** Task inputs follows **

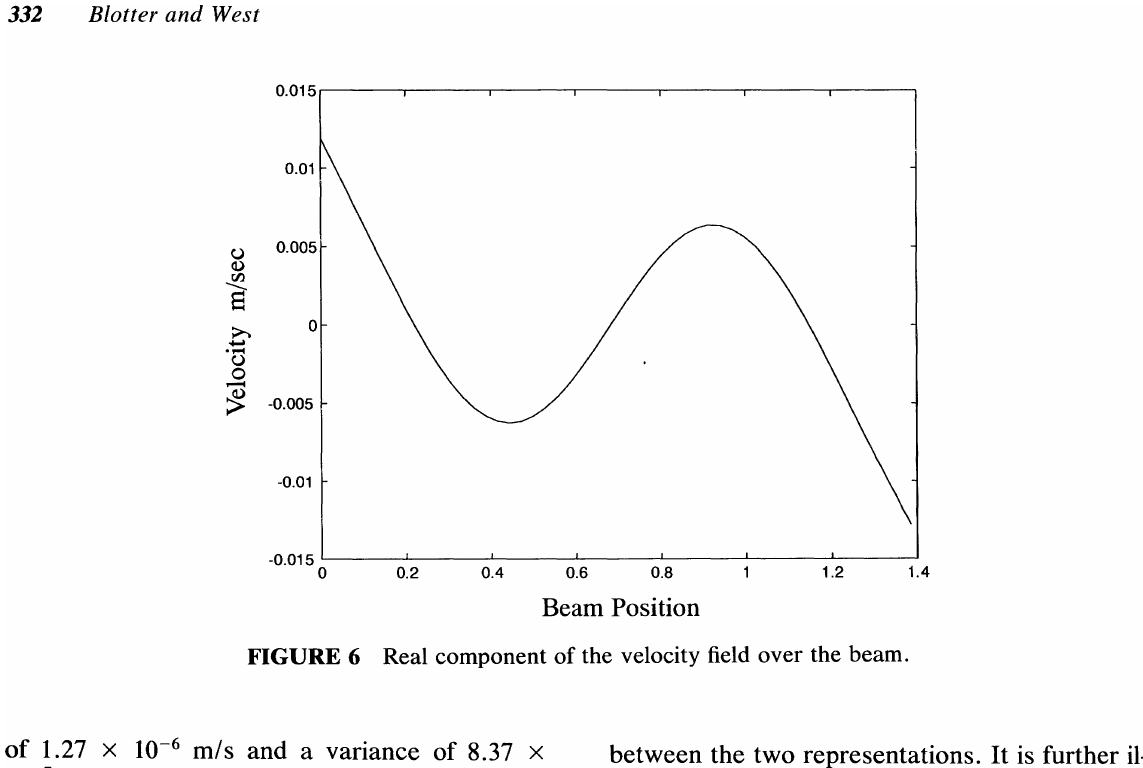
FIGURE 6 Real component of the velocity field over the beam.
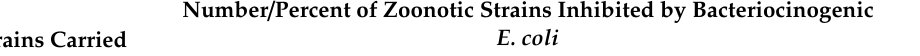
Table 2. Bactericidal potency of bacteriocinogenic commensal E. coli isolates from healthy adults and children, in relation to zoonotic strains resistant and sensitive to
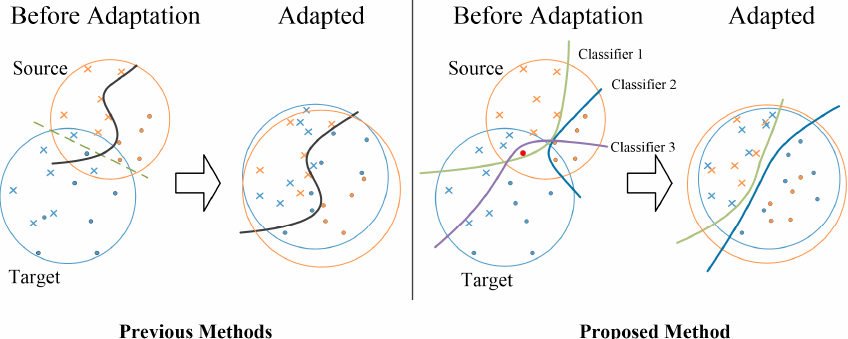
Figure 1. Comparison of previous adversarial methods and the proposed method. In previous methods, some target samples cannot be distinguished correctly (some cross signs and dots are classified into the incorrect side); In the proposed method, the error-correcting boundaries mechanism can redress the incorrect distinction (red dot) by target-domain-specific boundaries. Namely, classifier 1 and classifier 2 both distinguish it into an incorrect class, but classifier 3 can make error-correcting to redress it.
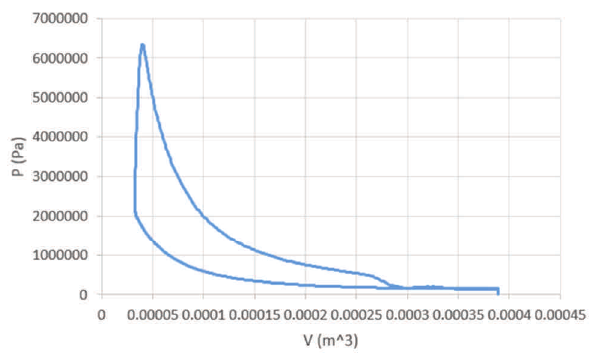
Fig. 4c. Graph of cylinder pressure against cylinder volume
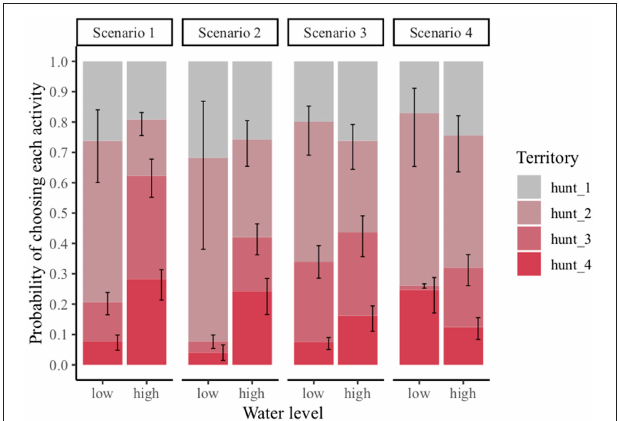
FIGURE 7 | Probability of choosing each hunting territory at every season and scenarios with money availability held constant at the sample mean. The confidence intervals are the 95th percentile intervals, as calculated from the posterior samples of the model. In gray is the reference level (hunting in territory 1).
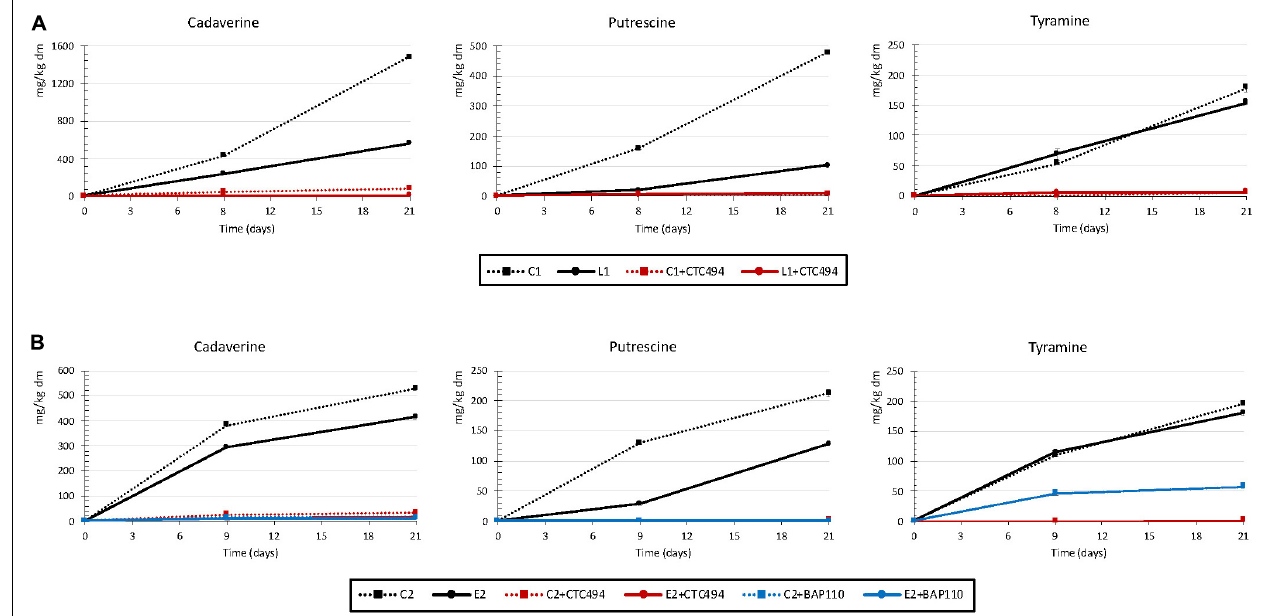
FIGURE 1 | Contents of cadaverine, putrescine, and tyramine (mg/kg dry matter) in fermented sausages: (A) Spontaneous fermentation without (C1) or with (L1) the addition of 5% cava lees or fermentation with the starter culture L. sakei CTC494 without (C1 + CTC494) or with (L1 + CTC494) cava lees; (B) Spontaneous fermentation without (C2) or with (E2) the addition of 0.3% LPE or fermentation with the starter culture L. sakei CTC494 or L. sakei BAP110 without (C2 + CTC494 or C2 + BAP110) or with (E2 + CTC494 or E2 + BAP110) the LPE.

** End of Task inputs **

**Activity**
Go through the listing above and pull out each line containing the word "from".

**Final answer**
Table 2. Bactericidal potency of bacteriocinogenic commensal E. coli isolates from healthy adults and children, in relation to zoonotic strains resistant and sensitive to
FIGURE 7 | Probability of choosing each hunting territory at every season and scenarios with money availability held constant at the sample mean. The confidence intervals are the 95th percentile intervals, as calculated from the posterior samples of the model. In gray is the reference level (hunting in territory 1).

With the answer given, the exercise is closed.